Le CPOS : un navire à la dérive
Le CPOS, plus grande structure de la DISP de Dijon, ressemble aujourd’hui à un navire qui tangue dangereusement, à deux doigts du naufrage.
Sur l’établissement, plus aucune règle ne semble exister. Aucun cadre, aucune ligne directrice : chacun agit à sa guise, selon ses humeurs et ses intérêts.
Le poste est vacant ? Qu’à cela ne tienne, chacun se proclame Calife à la place du Calife !
Ici, quand on travaille, on vous met des bâtons dans les roues. Mais si vous ne faites rien, tout va bien, circulez, il n’y a rien à voir…
Un établissement qui a chaviré, la logique est inversée.
La rétention d’information atteint des sommets. Elle est érigée en méthode, à tous les niveaux de la hiérarchie. Cette pratique, menée sans scrupule, met en péril la sécurité du personnel comme celle de l’établissement.
Pendant la rédaction de ce communiqué, le syndicat local Force Ouvrière Justice apprend, stupéfait :
• Qu’aucun officier n’est présent sur la Maison d’Arrêt 2
• Qu’aucun Brigadier-Chef Encadrant n’est présent au Centre de Détention
• Qu’il n’y a ni officier ni Brigadier-Chef Encadrant dédié au Quartier d’Isolement et Disciplinaire.
Des absences majeures, non anticipées, non compensées.
Force Ouvrière Justice s’interroge :
• Ces absences ont-elles été validées ?
• Si oui, par qui ?
• Surtout, pourquoi aucun responsable n’a pris les mesures nécessaires ?
Vous étiez informés.

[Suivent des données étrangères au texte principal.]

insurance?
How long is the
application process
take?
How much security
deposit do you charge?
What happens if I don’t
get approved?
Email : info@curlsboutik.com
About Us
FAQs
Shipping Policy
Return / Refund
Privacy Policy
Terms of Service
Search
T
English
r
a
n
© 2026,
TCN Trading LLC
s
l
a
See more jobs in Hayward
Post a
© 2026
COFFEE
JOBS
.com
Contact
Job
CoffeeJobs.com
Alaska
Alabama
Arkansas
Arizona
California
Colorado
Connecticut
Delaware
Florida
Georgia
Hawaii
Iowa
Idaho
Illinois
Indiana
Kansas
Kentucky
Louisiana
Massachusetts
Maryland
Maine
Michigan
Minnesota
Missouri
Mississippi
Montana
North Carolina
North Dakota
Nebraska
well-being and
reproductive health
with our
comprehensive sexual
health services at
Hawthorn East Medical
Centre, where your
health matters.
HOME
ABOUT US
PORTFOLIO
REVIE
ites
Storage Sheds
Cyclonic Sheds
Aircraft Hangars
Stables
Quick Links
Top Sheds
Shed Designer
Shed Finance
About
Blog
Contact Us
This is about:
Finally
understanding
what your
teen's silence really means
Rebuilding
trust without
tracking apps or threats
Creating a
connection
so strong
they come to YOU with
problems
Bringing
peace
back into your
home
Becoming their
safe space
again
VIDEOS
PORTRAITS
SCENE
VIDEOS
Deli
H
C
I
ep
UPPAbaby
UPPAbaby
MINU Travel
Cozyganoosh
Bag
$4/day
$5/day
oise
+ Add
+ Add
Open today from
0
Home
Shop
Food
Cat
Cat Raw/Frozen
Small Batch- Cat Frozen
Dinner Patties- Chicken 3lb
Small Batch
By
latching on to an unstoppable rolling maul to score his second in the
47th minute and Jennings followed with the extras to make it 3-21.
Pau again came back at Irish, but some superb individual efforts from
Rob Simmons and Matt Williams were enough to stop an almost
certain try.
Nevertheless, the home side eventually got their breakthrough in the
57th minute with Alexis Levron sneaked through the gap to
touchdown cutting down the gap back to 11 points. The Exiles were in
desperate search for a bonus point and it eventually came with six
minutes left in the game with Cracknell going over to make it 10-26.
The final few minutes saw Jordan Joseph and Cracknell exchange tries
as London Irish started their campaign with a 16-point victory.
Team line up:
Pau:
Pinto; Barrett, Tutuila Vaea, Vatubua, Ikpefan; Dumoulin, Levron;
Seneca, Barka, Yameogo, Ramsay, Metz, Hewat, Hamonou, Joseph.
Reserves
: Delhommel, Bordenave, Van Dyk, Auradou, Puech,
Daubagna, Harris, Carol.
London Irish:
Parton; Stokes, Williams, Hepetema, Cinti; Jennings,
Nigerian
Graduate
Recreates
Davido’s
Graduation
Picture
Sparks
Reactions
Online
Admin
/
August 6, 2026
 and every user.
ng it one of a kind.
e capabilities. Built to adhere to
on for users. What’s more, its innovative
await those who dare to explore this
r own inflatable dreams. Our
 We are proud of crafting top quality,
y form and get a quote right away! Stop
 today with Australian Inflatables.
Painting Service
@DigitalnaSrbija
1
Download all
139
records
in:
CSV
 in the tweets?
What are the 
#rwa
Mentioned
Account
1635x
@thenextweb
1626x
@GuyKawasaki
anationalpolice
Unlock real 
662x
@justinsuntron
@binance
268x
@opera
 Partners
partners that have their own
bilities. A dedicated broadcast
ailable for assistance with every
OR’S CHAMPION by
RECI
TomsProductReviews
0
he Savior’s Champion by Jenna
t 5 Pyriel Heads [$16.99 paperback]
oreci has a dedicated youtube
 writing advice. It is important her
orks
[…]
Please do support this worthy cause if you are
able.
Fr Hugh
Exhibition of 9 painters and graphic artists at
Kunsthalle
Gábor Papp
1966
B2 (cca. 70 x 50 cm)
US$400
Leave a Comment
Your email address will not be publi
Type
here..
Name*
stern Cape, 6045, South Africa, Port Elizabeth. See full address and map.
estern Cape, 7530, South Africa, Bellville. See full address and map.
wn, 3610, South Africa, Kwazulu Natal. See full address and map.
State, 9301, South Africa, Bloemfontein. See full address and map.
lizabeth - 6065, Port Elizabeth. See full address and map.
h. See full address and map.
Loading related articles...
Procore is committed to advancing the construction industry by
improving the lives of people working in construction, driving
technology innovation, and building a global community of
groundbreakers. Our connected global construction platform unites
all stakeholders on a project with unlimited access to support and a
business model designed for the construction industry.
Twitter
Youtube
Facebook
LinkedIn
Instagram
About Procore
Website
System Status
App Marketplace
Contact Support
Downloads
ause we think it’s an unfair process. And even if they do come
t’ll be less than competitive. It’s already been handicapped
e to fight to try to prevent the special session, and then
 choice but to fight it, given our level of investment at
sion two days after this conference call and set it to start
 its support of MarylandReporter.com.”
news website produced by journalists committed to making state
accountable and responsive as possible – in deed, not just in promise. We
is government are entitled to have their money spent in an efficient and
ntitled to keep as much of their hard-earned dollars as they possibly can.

Alors pourquoi ce silence ? Pourquoi cette inaction ?
Honte à vous.
La sécurité, la cohérence et le bien-être du personnel ont toujours été au cœur des priorités de Force Ouvrière Justice.
Monsieur le Chef d’établissement, si ce titre a encore un sens, il est temps
– et surtout URGENT – d’assumer vos responsabilités.
Il est encore temps d’éviter le naufrage. Mais plus pour longtemps.